Provided passage:
• • • • • • •

Question

When ${{1}}{{.20 g}}$ of sulfur is melted with ${{15 g}}$ of naphthalene, the solution freezes at ${{77}}{{.2^\circ C}}$. What is the molar mass of this form of sulfur?
Data of naphthalene:
Melting point , M.P = ${{80^\circ C}}$
Freezing point depression constant : ${{{K}}_{{f}}}{{ = 6}}{{.80^\circ C }}{{{m}}^{{{ - 1}}}}$
(A) ${{180 g mo}}{{{l}}^{{{ - 1}}}}$
(B) ${{194 g mo}}{{{l}}^{{{ - 1}}}}$
(C) ${{260 g mo}}{{{l}}^{{{ - 1}}}}$
(D) ${{450 g mo}}{{{l}}^{{{ - 1}}}}$

Answer 1

When we mix a solute in solvent there is a change in some properties of the solution. One of them is the freezing point of the solution which changes. There are many colligative properties of a solution that changes.

• • • • • • •

Work order A:
Decide whether each statement agrees with the sulfur freezing-point problem: (i) The sulfur is melted with naphthalene. (ii) The answer says the freezing point is the only colligative property that changes. (iii) The question asks for the molar mass of this form of sulfur. For each, answer yes or no and quote the words of the problem that settle it.

Source material:
• • • • • • •

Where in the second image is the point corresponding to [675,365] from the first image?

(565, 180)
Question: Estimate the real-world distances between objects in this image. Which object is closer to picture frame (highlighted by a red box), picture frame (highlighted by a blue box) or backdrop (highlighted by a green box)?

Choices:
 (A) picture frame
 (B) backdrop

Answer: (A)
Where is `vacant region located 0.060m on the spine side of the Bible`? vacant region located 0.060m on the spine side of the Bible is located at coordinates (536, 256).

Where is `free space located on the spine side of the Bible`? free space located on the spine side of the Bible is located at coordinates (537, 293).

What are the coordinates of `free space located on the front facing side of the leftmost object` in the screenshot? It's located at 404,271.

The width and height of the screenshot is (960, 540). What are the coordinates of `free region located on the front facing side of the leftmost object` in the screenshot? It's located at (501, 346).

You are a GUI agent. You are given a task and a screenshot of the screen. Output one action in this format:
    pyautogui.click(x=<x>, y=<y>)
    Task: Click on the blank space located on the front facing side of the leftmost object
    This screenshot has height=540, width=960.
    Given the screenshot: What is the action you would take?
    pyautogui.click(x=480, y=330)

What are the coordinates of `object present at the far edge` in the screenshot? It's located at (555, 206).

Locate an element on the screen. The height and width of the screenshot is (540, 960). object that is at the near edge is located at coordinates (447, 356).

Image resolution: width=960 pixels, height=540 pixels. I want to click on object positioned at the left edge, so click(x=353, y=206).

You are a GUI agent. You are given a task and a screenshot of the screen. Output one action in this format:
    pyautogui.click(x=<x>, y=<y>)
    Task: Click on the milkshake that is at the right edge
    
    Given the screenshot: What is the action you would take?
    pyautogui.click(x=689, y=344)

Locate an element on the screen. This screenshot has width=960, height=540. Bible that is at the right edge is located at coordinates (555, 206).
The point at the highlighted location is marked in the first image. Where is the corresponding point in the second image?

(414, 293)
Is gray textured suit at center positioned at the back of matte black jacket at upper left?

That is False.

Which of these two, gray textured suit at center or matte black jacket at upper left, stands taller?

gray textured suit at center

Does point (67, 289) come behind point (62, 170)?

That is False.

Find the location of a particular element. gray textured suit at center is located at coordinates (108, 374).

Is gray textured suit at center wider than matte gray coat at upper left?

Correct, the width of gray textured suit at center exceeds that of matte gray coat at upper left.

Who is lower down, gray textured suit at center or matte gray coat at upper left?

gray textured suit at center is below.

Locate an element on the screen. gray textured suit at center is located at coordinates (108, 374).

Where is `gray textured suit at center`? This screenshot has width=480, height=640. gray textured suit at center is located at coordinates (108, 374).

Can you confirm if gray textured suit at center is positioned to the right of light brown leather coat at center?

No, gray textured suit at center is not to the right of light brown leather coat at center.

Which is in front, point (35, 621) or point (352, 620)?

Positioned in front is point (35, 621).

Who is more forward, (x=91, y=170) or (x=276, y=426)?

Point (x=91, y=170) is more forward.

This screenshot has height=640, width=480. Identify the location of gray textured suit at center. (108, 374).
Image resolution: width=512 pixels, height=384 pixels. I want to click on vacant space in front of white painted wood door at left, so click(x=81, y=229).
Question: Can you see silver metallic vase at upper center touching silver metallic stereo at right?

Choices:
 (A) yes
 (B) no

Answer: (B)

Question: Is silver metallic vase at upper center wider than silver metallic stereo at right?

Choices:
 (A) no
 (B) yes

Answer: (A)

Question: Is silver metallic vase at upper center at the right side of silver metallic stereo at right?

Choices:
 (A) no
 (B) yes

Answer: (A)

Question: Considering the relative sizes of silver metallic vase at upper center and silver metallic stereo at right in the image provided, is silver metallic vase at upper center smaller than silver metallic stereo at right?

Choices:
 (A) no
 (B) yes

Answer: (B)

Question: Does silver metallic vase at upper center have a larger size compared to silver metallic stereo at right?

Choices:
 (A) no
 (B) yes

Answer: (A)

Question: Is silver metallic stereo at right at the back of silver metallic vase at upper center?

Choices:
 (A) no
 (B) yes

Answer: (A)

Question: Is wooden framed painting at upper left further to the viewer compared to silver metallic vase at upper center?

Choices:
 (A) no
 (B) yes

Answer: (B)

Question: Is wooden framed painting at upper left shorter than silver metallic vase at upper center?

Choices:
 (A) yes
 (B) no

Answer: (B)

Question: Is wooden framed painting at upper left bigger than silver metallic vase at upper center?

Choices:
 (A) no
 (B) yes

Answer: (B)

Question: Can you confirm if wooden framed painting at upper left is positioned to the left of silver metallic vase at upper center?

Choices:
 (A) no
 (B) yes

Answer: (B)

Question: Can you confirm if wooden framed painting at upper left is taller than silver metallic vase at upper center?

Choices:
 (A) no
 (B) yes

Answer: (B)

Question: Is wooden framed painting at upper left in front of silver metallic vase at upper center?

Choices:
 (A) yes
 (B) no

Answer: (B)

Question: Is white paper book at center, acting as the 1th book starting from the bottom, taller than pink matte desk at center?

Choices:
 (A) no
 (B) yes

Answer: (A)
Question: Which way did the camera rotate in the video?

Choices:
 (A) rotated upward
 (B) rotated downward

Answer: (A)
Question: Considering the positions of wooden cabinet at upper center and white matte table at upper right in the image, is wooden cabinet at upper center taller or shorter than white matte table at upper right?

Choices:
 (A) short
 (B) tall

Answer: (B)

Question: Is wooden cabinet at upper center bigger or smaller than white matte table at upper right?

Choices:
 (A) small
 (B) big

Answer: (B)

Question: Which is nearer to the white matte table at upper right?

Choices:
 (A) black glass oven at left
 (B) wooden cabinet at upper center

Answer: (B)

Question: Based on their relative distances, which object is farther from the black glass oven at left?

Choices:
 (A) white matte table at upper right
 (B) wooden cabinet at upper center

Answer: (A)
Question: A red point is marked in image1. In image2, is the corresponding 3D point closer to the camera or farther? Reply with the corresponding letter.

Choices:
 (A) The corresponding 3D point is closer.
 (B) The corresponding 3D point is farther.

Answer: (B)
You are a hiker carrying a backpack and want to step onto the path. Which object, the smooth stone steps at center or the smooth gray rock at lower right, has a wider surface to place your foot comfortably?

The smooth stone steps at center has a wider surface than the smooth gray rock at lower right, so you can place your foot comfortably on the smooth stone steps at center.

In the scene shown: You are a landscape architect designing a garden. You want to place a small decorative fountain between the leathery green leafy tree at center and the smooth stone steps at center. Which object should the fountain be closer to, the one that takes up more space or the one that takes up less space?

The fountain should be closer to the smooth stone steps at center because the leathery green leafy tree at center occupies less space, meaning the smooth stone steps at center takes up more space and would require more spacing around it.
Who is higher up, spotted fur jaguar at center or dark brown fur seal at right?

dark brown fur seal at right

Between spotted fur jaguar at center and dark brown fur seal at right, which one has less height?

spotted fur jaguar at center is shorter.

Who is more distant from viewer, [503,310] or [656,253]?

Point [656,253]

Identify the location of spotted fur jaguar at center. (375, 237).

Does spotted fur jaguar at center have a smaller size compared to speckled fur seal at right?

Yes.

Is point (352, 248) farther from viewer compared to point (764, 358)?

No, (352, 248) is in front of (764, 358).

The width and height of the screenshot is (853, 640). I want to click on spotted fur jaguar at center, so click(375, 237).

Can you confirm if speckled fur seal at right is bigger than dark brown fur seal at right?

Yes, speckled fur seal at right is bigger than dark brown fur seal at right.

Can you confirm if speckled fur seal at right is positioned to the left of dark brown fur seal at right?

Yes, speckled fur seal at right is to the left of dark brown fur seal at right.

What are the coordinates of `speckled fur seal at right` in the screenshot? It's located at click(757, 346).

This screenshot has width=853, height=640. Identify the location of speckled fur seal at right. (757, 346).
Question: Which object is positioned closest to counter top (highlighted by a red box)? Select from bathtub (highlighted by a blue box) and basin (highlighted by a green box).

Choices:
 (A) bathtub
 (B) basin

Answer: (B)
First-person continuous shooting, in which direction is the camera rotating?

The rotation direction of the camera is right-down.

• • • • • • •

Work order B:
Filter the listing by copying every line that contains the string "from".

Response area A:
(i) Yes: "of sulfur is melted with"
(ii) No: "There are many colligative properties of a solution that changes."
(iii) Yes: "What is the molar mass of this form of sulfur?"

Response area B:
Where in the second image is the point corresponding to [675,365] from the first image?
Question: Is white paper book at center, acting as the 1th book starting from the bottom, taller than pink matte desk at center?
Question: Based on their relative distances, which object is farther from the black glass oven at left?
Who is more distant from viewer, [503,310] or [656,253]?
Is point (352, 248) farther from viewer compared to point (764, 358)?
Question: Which object is positioned closest to counter top (highlighted by a red box)? Select from bathtub (highlighted by a blue box) and basin (highlighted by a green box).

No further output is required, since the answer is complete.